銃を持つ手と反対の手に、一発の弾丸が握られていた。そして、メメさんは弾丸を丁寧に込めて、僕の方へ向ける。


「待って! 最後に教えて欲しい」


最後に、とか言いながら、僕の動体視力なら何とか避けられるのは、と少しだけ自分に期待している……。たぶん、ちょっと楽観的に考えているだろう。でも、メメさんの考えが気になることも確かだ。
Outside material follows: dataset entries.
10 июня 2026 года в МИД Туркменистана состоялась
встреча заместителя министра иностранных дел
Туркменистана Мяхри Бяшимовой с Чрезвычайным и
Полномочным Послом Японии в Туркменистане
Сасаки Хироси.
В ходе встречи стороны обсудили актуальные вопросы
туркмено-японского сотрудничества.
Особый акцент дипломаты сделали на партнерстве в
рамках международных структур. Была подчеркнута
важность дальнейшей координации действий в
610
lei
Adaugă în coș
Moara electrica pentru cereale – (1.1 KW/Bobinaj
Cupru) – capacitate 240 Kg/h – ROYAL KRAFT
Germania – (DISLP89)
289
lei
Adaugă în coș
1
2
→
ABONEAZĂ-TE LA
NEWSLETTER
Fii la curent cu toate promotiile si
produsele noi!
「メメさんもこの国が憎いの? 世界を憎んでいるから、戦争を起こしたいから、フィオナの命を狙うの?」


「……戦争を起こしたいなんて、思うわけないじゃないですか」


「でも、ブライアは戦争を起こしたいと言っていたよ。それに賛成しているってことじゃないのか?」


「あの人は……鳥が自由に飛び回る世界を作ると言っていました。そのためには、戦争をなくすためには、この世界を刃で正さなければならない。そのために、まずは貴方を!」


「待って待って! 待ってーーー!」


やばい、もう少し会話を続ければ、何とか見逃してもらえるかも……と思ってたのに!


もうちょっと命乞いさせてくれ!!


何かないのか、同情を誘うような話題は!!


パンッ、と思ったより地味な音が。


う、撃たれた。

痛みはない……。


そうか、一発で心臓を撃ち抜かれると、痛みもなく死ねるのか。


あー、死んじゃったなぁ。意外に痛くないからよかったけど、セレッソには申し訳ないな。ハナちゃんとの約束だってあったのに。


あと、フィオナ。

死ぬ前に、一回でもあいつの役に立ってやりたかった。


一人で世界を背負い込む、という重たい荷物を背負った王女様。


その荷物を少しでも軽くしてやれるのは、セレッソを抜かせば僕だけだったんだ。少しでも楽させて、任せられる仲間がいるって思ってもらえたら……。


それにしても、全然痛くないな。

意識もまだはっきりしているし。そろそろ視界が狭くなったり、寒くなったりするのかな。


あ、そうだ。

あれをやっておこうかな。


撃たれたところを触って、血の付いた手を見てから、


なんじゃこりゃー!って叫ぶやつ。


ん?

傷口どこだ。

どこから血が出ているんだ?


……出てないぞ?


「どうして! 護符は持っていないはずなのに!」


何があったのか、メメさんが焦っている。よく見ると、鉄格子と鉄格子の間で、弾丸が停止していた。薄いカーテンのようなものが、わずかに光を放ち、弾丸を止めているように見える


そう、まるでバリアのように。


「無駄だよーん。その鉄格子は高性能な護符と同じ機能があるんだから。一流の魔弾使いでもない限り、誠を銃殺するなんて無理無理~」


この声は!


「アインス博士!」


あまりの嬉しさに思いっ切り叫んでいた。


「誠、無事かー?」


「誠さん、よかったですーーー!」


隣にはニア、その後ろにはセレッソも!


「変態博士。誠を出してやれ」


「了解了解。ポチッとな」


すると、目の前の鉄格子が横にスライドする。鉄格子が取り払われ、まだ驚いた表情のままのメメさんと目が合う。


「誠、そいつは重要証拠だ。捕らえろ!」


セレッソの指示に、僕の体は瞬時に反応した。